“Nada, nem mesmo as expectativas baseadas em estudos sobre a região, me preparou para o que pude vivenciar” diz Mell Ferraz
*Matéria publicada na revista Vila Cultural Edição 182 (Junho/2019)
Eu já viajei a bordo de um barco (ou de um navio, uma escuna, um paquete, um submarino). Já realizei inúmeras viagens mundo afora e tenho certeza de que muitos passageiros do Navegar é Preciso também. Talvez uma das primeiras aventuras tenha sido quando topei acompanhar Odisseu em sua volta (conflituosa, duradoura, traiçoeira) para casa. Depois, acabei pegando gosto pela coisa, e fiquei fascinada ao conhecer a vivacidade da tirania de Wolf Larsen, as descobertas durante vinte mil milhas submarinas, a persistência em sonhar de um velho Santiago já esgotado… E o engraçado é que nada me preparou para aventuras mais reais – daquele tipo que muitos aconselham ter para se tornar a matéria da ficção. Nada, nem mesmo expectativas baseadas em semanas de estudos sobre a região, me preparou para o que pude vivenciar a bordo de um barco subindo o Rio Negro, no coração de algo nosso tão precioso.
Há preciosidades que muitas vezes acabamos esquecendo, não é mesmo? Pois bem. Entre os dias 29 de abril e 3 de maio, dois pensamentos me foram constantes: nossa pequenez e quão pouco conhecemos (falo como alguém que nasceu, cresceu e sempre viveu em selva de pedra – paulista, diga-se de passagem) aquilo que é nosso.

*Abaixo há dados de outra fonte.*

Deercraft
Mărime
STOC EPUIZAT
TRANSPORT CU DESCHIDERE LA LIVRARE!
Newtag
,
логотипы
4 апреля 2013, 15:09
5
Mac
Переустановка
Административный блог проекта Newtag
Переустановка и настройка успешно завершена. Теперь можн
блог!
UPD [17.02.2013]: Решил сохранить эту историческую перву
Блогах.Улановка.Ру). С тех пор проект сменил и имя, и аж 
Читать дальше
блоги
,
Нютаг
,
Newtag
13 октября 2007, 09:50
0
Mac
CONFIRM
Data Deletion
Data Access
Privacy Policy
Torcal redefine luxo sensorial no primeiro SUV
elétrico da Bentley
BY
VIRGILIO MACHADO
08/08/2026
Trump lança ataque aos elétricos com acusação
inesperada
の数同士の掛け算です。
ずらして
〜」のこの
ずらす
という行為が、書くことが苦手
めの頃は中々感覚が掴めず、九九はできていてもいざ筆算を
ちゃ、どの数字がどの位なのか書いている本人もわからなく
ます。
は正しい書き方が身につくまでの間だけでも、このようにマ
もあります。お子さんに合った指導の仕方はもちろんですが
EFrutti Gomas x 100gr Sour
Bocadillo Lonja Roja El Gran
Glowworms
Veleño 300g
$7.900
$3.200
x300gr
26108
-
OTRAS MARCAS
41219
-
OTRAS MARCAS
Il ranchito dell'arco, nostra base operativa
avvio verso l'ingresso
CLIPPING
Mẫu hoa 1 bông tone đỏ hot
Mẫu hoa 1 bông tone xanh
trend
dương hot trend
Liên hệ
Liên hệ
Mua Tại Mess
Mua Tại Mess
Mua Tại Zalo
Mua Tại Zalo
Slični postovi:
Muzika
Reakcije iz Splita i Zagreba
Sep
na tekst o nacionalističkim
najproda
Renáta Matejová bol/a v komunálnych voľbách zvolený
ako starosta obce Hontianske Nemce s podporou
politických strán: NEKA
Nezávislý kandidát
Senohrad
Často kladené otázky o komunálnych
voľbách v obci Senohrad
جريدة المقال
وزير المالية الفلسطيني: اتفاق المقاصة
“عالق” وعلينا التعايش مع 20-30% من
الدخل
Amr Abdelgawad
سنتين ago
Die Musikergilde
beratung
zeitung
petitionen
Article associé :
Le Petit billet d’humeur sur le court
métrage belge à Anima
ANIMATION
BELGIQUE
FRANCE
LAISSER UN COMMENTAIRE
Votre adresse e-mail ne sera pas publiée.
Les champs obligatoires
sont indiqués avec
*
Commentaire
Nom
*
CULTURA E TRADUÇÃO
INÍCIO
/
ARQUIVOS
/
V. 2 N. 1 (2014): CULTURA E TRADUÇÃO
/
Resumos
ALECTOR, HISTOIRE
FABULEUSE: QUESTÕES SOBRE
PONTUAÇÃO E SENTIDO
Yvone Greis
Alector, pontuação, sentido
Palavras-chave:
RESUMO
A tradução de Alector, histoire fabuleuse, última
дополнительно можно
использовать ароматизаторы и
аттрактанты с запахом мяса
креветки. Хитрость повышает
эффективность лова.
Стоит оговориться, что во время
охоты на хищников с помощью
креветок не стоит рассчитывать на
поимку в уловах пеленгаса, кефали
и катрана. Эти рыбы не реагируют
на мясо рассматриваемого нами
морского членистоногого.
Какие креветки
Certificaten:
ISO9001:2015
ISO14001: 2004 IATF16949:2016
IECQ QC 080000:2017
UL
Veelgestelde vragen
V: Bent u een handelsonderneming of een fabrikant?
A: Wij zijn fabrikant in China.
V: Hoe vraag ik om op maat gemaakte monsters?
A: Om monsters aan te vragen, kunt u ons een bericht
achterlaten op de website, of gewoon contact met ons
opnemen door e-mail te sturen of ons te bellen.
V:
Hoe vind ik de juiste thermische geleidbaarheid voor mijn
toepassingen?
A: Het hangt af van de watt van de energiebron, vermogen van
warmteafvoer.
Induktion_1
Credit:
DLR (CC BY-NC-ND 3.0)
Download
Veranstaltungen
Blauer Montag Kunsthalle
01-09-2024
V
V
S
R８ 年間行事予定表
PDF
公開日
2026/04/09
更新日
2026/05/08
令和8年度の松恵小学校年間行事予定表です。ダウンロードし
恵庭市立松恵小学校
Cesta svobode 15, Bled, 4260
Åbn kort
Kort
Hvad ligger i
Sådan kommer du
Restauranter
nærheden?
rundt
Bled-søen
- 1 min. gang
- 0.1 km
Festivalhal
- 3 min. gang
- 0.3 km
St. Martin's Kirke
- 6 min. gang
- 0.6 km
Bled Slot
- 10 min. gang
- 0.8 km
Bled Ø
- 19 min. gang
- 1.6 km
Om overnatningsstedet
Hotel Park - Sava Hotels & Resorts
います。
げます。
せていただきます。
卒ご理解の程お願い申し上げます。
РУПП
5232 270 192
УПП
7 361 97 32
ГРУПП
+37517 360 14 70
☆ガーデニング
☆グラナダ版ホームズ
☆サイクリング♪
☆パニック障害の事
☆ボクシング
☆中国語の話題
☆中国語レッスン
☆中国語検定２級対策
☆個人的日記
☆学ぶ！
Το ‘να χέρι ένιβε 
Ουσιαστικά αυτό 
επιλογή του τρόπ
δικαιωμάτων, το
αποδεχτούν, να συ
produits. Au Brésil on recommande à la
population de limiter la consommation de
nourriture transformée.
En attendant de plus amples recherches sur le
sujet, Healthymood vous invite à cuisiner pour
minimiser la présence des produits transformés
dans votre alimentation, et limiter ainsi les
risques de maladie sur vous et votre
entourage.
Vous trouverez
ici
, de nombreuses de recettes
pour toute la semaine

Muito nos voltamos ao que vem de fora, ao que é de fora. E damos (consideravelmente) pouco valor àquilo que temos de deslumbrante. Porque a Amazônia é deslumbrante. Vamos combinar: o que conheci nos diversos (programação cheia, bonita e intensa) passeios proporcionados pelo Navegar não poderia ser contado sequer por Homero. E encarar essa autocrítica foi fundamental para entender que a viagem me proporcionou muito mais do que eu esperava.
Porém, é claro que há aquele toque todo especial e louco: conhecer, de perto, a palavra de pessoas que você tanto admira. Loucura, sim, porque Pedro Bandeira alimentou a minha imaginação de criança e adolescente por anos e anos, e jantar com ele e sua esposa tão querida, passear por (nossas) praias lindas em sua companhia 15 anos depois de sua presença marcante em minha vida de leitora… foi encarar o fato de que as palavras são poderosas demais.
Eu disse para o João (olha só o que o Navegar faz: como chamar Pedro de Pedro Bandeira, como chamar João de João Carrascoza? Uma proximidade antes impensável e nada natural!), e repito aqui: vivenciar o Navegar com ele, meu escritor preferido, que já me fez verter lágrimas (dentro de casa, longe do verde de mato, cobras e jacarés) com o caderno de um pai para sua filha, só pode ser um presente da vida.
Não exagero: o Navegar é Preciso é uma experiência linda. Trouxe muitos ensinamentos para mim, e me encantou não apenas com estas pessoas admiráveis, entre as quais incluo, obviamente, Mônica Salmaso, Martha Medeiros, Maria Rita Kehl e Maria Ribeiro – que prazer conhecê-los ainda mais, que prazer aprender mais com cada um, aprender até mesmo que é linda a emoção de escrever este texto em cima do prazo; Maria Ribeiro me entenderá bem, ela me ensinou a valorizar isso. Conheci pessoas lindas, entusiasmadas (com a vida, com a literatura), e volto de Manaus com amizades igualmente belas. Agradeço a oportunidade de viajar fora dos livros (agora sobre um rio, através do que é nosso e igualmente capaz de fascinar) e por conta deles.
* Apaixonada por literatura, Mell Ferraz publica, desde 2010, suas impressões de leitora no blog Literature-se, que também é um canal no Youtube. Ela participou pela primeira vez do Navegar é Preciso.